Richard Baron, deputy head of the Policy Unit at the Institute of Directors said: ‘The survey has highlighted that the government’s policies seem to be working, especially among larger companies, with a swing away from company cars and changes in fleet compositions.
‘The government’s aim was to discourage the use of perk and unnecessarily large cars, but it should take note of the fact that 70% of company cars are considered to be necessary for business use, and not just perks,’ he added.
Last week accountancy recruitment agency Alexander Lloyd predicted that employees would choose to take a cash allowance rather than a company car with too many confusions surrounding the new laws.

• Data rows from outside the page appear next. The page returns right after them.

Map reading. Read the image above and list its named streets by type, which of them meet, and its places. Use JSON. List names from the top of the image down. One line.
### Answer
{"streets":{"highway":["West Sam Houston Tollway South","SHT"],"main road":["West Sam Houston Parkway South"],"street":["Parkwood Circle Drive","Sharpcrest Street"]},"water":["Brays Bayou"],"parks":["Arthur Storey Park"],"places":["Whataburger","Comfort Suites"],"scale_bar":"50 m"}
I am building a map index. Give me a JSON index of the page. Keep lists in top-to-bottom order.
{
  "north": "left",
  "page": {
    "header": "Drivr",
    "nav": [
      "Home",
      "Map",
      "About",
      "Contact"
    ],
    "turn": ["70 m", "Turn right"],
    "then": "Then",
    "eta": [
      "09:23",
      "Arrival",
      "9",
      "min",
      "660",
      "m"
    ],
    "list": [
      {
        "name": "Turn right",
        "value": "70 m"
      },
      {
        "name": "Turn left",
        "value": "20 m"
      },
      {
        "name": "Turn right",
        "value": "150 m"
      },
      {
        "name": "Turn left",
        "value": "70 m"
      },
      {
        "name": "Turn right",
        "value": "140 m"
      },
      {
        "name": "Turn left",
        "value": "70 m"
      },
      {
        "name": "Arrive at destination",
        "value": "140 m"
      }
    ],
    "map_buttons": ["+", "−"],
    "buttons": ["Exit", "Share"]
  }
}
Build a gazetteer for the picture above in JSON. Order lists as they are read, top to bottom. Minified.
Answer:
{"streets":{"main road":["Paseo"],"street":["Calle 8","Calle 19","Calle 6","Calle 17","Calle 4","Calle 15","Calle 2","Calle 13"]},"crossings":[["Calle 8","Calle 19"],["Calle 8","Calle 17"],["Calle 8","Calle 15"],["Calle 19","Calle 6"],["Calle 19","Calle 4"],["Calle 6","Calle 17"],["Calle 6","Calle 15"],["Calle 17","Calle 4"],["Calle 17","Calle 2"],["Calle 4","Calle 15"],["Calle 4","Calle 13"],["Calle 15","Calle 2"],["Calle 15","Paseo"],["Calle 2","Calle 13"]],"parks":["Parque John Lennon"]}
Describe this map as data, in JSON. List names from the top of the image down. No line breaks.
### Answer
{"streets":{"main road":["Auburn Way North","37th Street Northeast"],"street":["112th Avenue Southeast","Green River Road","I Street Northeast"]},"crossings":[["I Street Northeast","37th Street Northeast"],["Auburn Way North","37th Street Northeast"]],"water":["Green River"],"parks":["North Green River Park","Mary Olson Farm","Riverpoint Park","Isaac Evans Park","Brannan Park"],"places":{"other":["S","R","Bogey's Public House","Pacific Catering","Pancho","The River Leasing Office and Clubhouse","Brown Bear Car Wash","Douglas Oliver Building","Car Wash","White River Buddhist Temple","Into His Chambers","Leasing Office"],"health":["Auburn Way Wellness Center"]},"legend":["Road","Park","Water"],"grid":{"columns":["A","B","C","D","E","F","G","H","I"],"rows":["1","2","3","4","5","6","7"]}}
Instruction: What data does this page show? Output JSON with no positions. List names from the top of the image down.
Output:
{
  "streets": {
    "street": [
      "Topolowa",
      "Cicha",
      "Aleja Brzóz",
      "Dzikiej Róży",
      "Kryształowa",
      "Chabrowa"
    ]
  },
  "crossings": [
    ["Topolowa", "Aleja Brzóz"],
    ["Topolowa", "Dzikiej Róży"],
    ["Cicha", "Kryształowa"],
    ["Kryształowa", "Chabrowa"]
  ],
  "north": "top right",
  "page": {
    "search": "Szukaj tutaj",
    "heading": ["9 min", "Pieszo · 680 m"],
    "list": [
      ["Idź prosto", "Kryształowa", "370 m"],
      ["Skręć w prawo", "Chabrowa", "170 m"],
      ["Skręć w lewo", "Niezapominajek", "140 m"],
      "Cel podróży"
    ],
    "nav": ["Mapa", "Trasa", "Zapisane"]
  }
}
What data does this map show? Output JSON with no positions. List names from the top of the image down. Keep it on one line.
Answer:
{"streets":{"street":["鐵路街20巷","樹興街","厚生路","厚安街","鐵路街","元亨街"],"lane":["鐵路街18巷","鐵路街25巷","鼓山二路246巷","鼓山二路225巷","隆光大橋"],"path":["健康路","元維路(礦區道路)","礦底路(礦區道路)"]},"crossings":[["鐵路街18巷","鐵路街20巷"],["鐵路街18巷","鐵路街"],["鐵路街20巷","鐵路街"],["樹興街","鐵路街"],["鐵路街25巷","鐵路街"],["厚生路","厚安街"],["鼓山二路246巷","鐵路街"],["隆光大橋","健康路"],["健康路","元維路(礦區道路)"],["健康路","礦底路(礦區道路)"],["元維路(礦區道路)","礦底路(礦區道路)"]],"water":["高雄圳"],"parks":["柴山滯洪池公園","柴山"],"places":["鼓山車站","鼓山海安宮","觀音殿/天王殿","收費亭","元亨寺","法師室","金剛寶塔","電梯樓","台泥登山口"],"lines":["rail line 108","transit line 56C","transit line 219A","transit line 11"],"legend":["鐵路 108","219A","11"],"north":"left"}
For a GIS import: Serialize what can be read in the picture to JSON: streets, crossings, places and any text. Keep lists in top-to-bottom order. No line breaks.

From next April, company car tax will be based on a percentage of a car’s list price determined by the level of its carbon dioxide emissions.
The tax levy rises from 15% of the list price in 1% steps for every 5g/km of CO2 emitted up to a maximum of 35%. This means an average 18,000+ mileage car used for business purposes could attract a 24% tax rate compared with 15% at present. Diesel cars pay a further 3% due to the higher levels of pollutants in the fuel.